◆ Activity
Return the following data exactly, with all pictures left out.

***** Materials provided

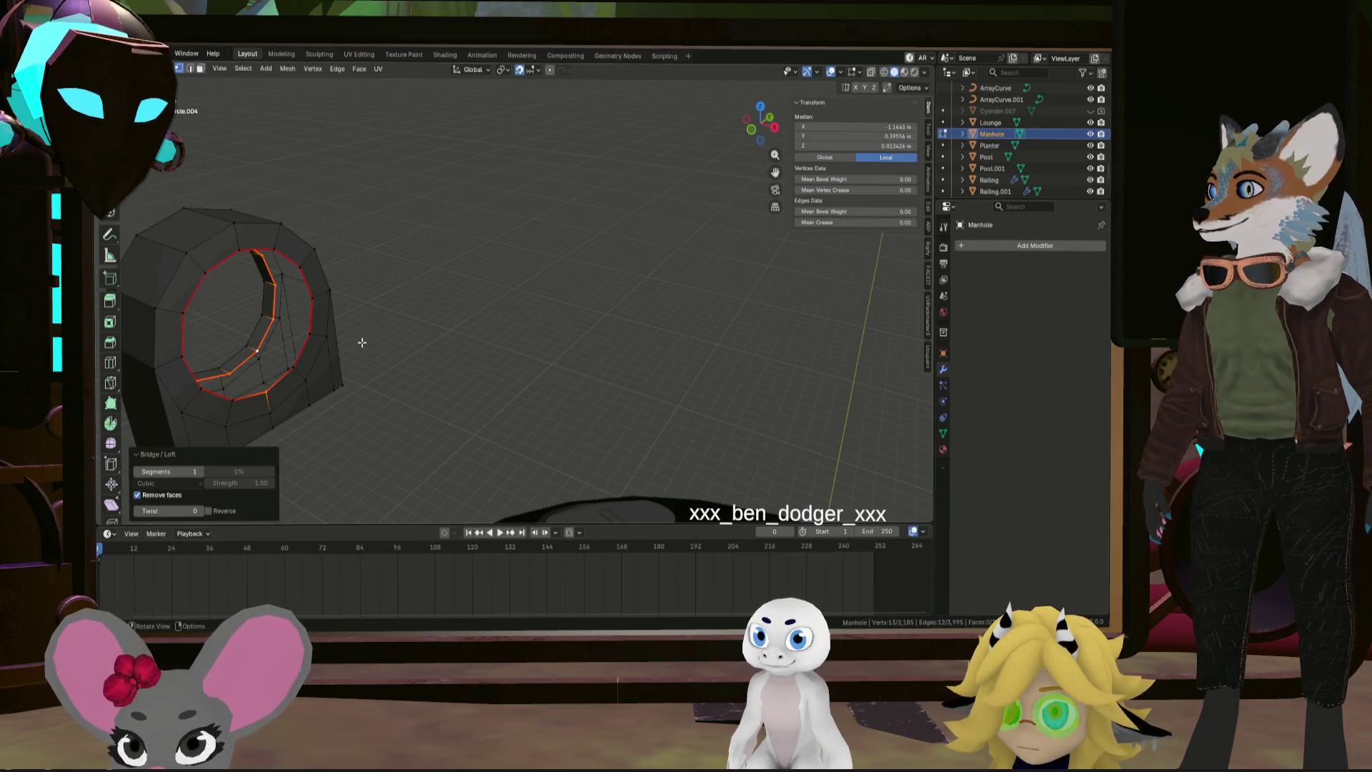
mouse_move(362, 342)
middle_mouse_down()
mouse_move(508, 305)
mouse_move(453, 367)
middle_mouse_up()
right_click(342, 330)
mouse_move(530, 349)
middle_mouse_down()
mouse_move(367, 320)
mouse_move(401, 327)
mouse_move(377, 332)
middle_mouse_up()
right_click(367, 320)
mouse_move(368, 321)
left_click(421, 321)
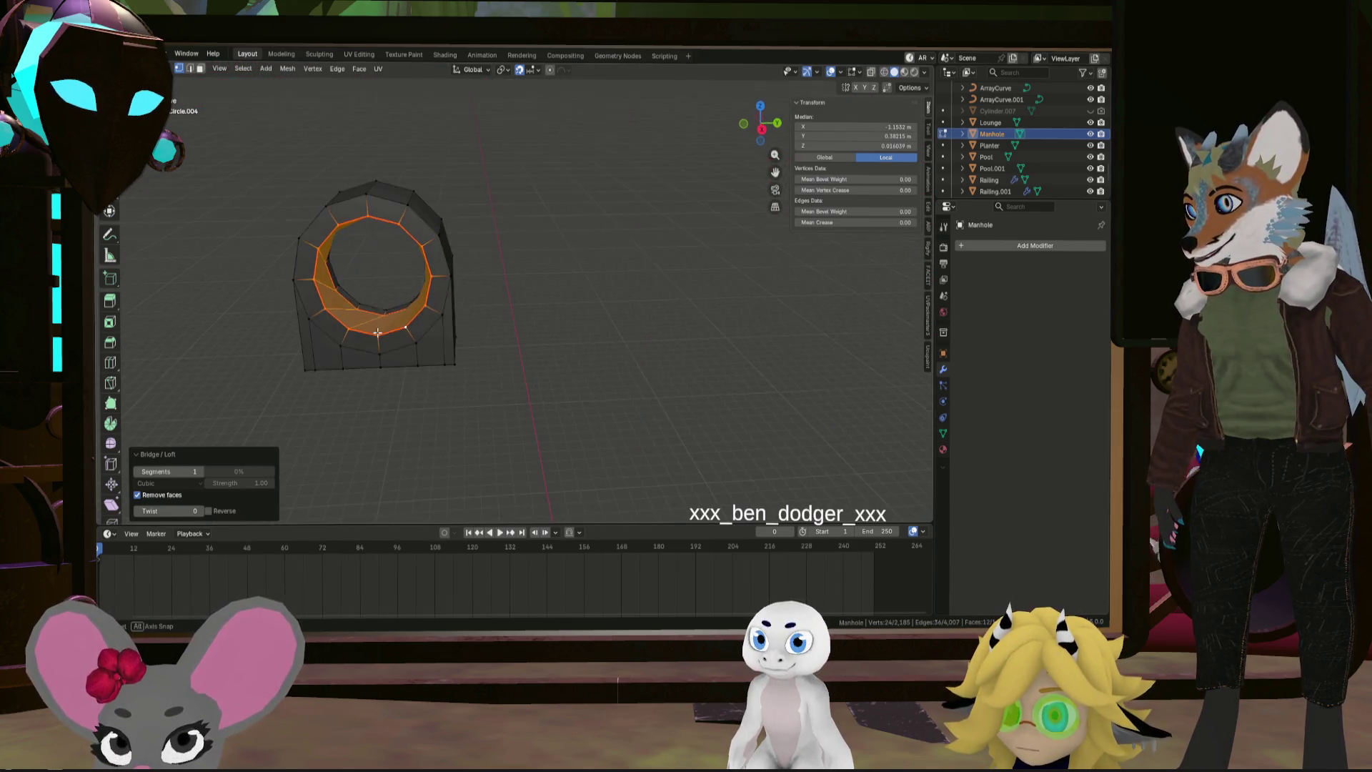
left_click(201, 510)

**********

◆ The answer
mouse_move(362, 342)
middle_mouse_down()
mouse_move(508, 305)
mouse_move(453, 367)
middle_mouse_up()
right_click(342, 330)
mouse_move(530, 349)
middle_mouse_down()
mouse_move(367, 320)
mouse_move(401, 327)
mouse_move(377, 332)
middle_mouse_up()
right_click(367, 320)
mouse_move(368, 321)
left_click(421, 321)
left_click(201, 510)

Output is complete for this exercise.